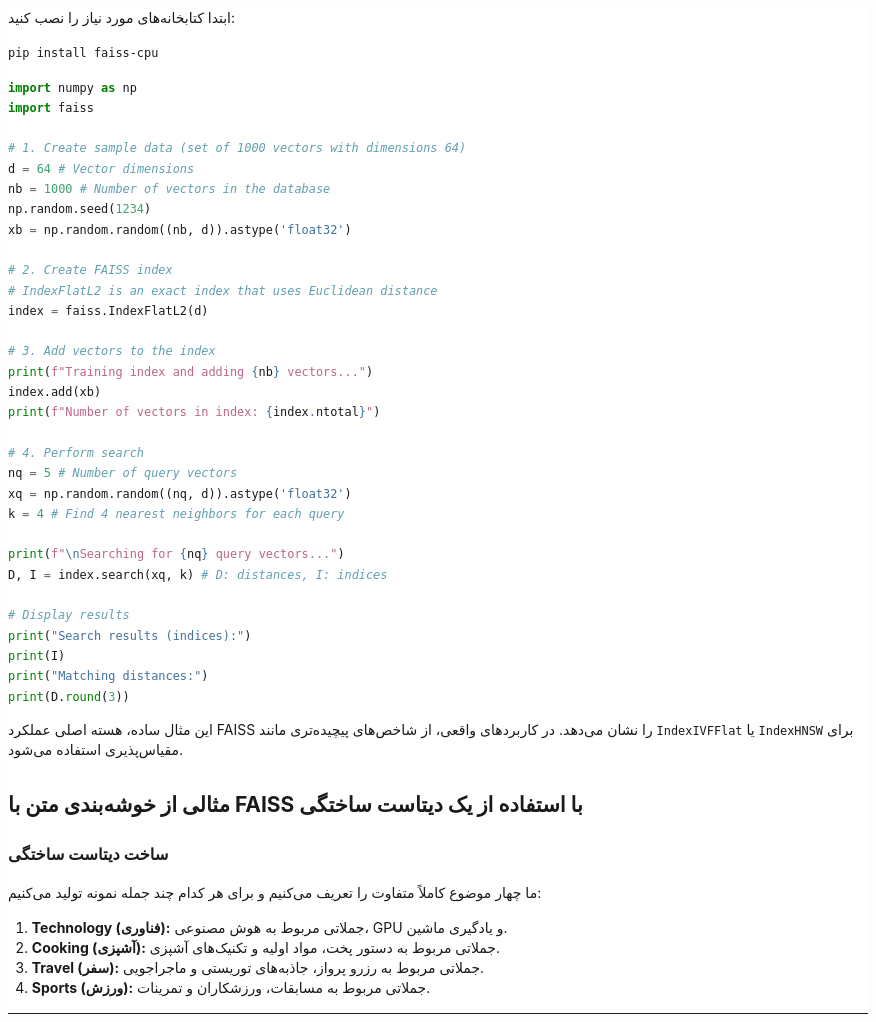 ابتدا کتابخانه‌های مورد نیاز را نصب کنید:

```bash
pip install faiss-cpu
```


```python
import numpy as np
import faiss

# 1. Create sample data (set of 1000 vectors with dimensions 64)
d = 64 # Vector dimensions
nb = 1000 # Number of vectors in the database
np.random.seed(1234)
xb = np.random.random((nb, d)).astype('float32')

# 2. Create FAISS index
# IndexFlatL2 is an exact index that uses Euclidean distance
index = faiss.IndexFlatL2(d)

# 3. Add vectors to the index
print(f"Training index and adding {nb} vectors...")
index.add(xb)
print(f"Number of vectors in index: {index.ntotal}")

# 4. Perform search
nq = 5 # Number of query vectors
xq = np.random.random((nq, d)).astype('float32')
k = 4 # Find 4 nearest neighbors for each query

print(f"\nSearching for {nq} query vectors...")
D, I = index.search(xq, k) # D: distances, I: indices

# Display results
print("Search results (indices):")
print(I)
print("Matching distances:")
print(D.round(3))
```

این مثال ساده، هسته اصلی عملکرد FAISS را نشان می‌دهد. در کاربردهای واقعی، از شاخص‌های پیچیده‌تری مانند `IndexIVFFlat` یا `IndexHNSW` برای مقیاس‌پذیری استفاده می‌شود.




## مثالی از خوشه‌بندی متن با FAISS با استفاده از یک دیتاست ساختگی

### ساخت دیتاست ساختگی

ما چهار موضوع کاملاً متفاوت را تعریف می‌کنیم و برای هر کدام چند جمله نمونه تولید می‌کنیم:
1.  **Technology (فناوری):** جملاتی مربوط به هوش مصنوعی، GPU و یادگیری ماشین.
2.  **Cooking (آشپزی):** جملاتی مربوط به دستور پخت، مواد اولیه و تکنیک‌های آشپزی.
3.  **Travel (سفر):** جملاتی مربوط به رزرو پرواز، جاذبه‌های توریستی و ماجراجویی.
4.  **Sports (ورزش):** جملاتی مربوط به مسابقات، ورزشکاران و تمرینات.

---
━━━━━━━━━━━━━━━━
_PROBLEM DETAILS:_
Each line that contains the word "random" adds to the total; give the total for the material and nothing else.

_EXERCISE OUTPUT:_
3